WORK ORDER:
The records below should be set down in full, please, without any change.

━━━━━━

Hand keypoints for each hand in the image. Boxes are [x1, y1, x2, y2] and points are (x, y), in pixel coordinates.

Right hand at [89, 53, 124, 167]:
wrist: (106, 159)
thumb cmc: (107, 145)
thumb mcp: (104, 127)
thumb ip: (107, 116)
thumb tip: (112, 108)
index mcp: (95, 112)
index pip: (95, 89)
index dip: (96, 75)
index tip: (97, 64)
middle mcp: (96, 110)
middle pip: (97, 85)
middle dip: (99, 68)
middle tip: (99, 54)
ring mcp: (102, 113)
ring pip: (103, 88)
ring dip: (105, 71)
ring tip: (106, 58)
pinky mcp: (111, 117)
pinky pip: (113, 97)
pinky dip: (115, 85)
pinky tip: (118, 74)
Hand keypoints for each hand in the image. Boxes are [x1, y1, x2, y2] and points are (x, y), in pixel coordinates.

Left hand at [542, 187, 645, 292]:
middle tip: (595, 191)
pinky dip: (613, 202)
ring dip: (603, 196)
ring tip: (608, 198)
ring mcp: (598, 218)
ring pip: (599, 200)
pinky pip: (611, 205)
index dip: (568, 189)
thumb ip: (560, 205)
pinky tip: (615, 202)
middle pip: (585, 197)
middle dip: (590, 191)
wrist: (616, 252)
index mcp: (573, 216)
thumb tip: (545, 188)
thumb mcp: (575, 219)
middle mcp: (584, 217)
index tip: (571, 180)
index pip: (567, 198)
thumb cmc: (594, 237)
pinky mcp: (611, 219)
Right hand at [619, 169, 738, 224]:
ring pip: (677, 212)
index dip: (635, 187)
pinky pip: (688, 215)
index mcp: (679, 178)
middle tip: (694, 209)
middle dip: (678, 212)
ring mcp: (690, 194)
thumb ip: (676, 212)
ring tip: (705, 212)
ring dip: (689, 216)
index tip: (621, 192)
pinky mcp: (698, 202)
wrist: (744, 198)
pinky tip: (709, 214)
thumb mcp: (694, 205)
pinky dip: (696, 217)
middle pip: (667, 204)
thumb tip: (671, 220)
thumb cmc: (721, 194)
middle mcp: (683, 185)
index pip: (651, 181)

━━━━━━

OUTPUT OF THE TASK:
Hand keypoints for each hand in the image. Boxes are [x1, y1, x2, y2] and points are (x, y), in pixel coordinates.

Right hand at [89, 53, 124, 167]:
wrist: (106, 159)
thumb cmc: (107, 145)
thumb mcp: (104, 127)
thumb ip: (107, 116)
thumb tip: (112, 108)
index mcp: (95, 112)
index pip: (95, 89)
index dip: (96, 75)
index tip: (97, 64)
middle mcp: (96, 110)
middle pip: (97, 85)
middle dip: (99, 68)
middle tip: (99, 54)
ring mcp: (102, 113)
ring pip: (103, 88)
ring dip: (105, 71)
ring tip: (106, 58)
pinky mcp: (111, 117)
pinky pip: (113, 97)
pinky dip: (115, 85)
pinky tip: (118, 74)
Hand keypoints for each hand in the image. Boxes are [x1, y1, x2, y2] and points are (x, y), in pixel coordinates.

Left hand at [542, 187, 645, 292]:
middle tip: (595, 191)
pinky dip: (613, 202)
ring dip: (603, 196)
ring tip: (608, 198)
ring mcp: (598, 218)
ring pip: (599, 200)
pinky pip: (611, 205)
index dip: (568, 189)
thumb ip: (560, 205)
pinky tip: (615, 202)
middle pip: (585, 197)
middle dip: (590, 191)
wrist: (616, 252)
index mcp: (573, 216)
thumb tip: (545, 188)
thumb mcp: (575, 219)
middle mcp: (584, 217)
index tip: (571, 180)
index pip: (567, 198)
thumb cmc: (594, 237)
pinky mcp: (611, 219)
Right hand at [619, 169, 738, 224]:
ring pip: (677, 212)
index dip: (635, 187)
pinky pip: (688, 215)
index mcp: (679, 178)
middle tip: (694, 209)
middle dip: (678, 212)
ring mcp: (690, 194)
thumb ip: (676, 212)
ring tip: (705, 212)
ring dip: (689, 216)
index tip: (621, 192)
pinky mcp: (698, 202)
wrist: (744, 198)
pinky tip: (709, 214)
thumb mcp: (694, 205)
pinky dip: (696, 217)
middle pip: (667, 204)
thumb tip: (671, 220)
thumb cmc: (721, 194)
middle mcp: (683, 185)
index pip: (651, 181)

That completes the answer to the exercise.